_Work order:_ Where a line below includes the word "bowl", copy that line.

_Source information:_
################

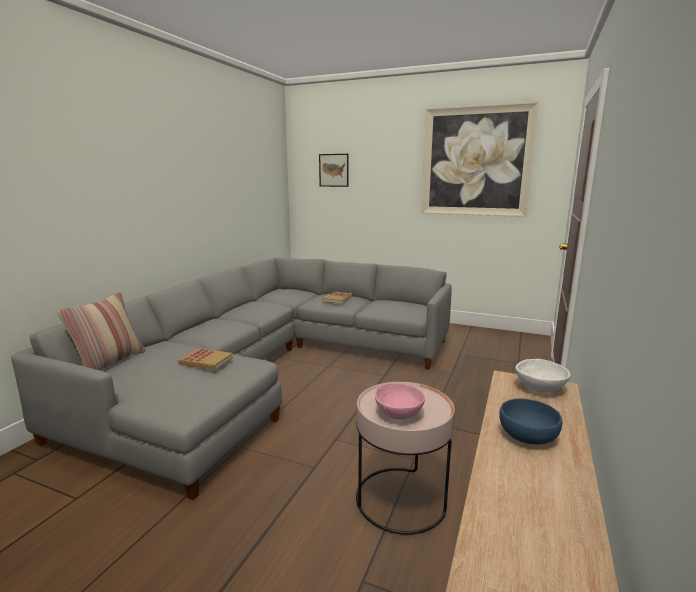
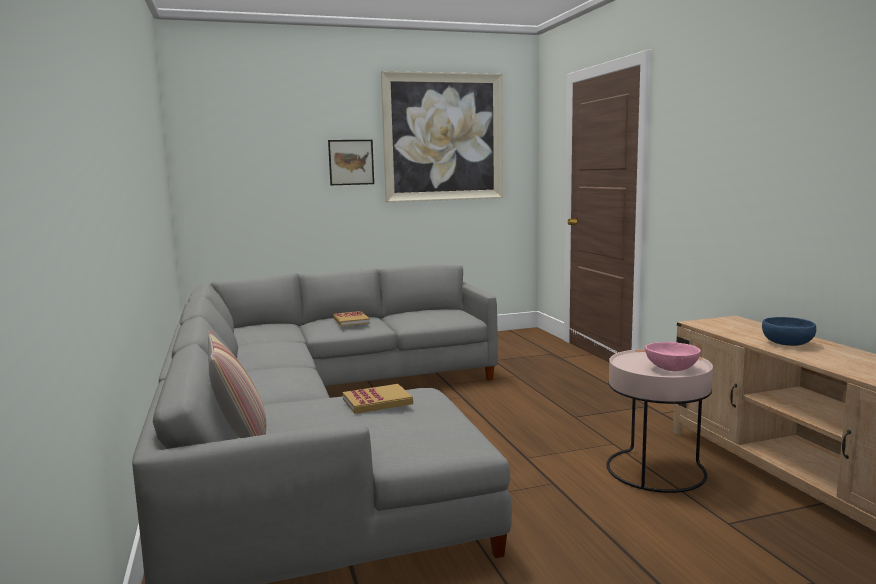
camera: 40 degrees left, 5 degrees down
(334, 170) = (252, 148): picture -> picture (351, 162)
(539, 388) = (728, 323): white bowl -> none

################

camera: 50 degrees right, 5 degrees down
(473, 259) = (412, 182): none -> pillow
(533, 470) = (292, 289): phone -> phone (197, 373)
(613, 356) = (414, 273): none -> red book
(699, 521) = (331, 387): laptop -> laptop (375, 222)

################

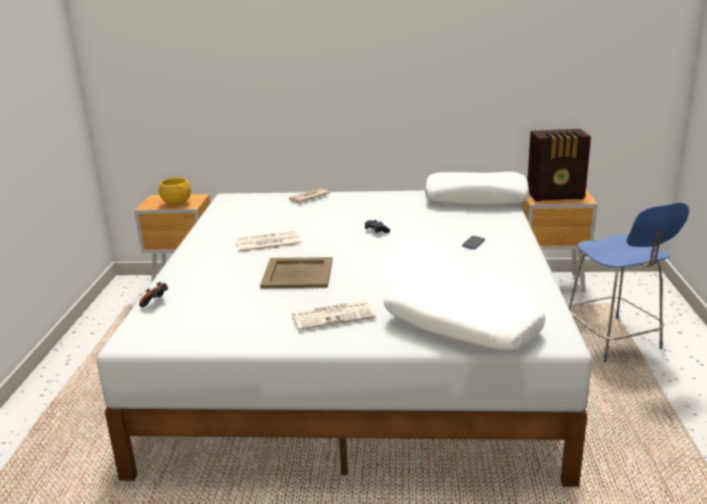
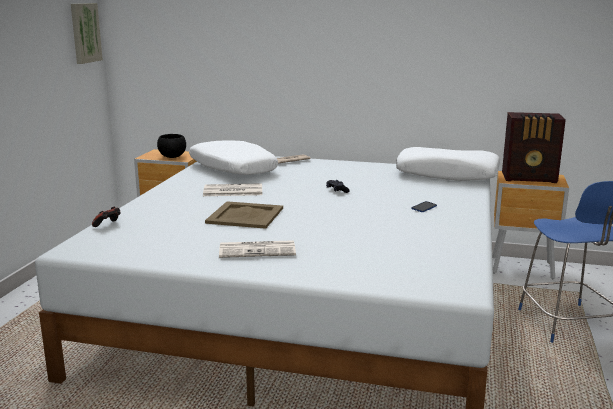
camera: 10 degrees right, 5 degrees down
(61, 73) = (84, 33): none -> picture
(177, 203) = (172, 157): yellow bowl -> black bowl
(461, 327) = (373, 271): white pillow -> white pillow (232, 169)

################

_Output of the exercise:_
(539, 388) = (728, 323): white bowl -> none
(177, 203) = (172, 157): yellow bowl -> black bowl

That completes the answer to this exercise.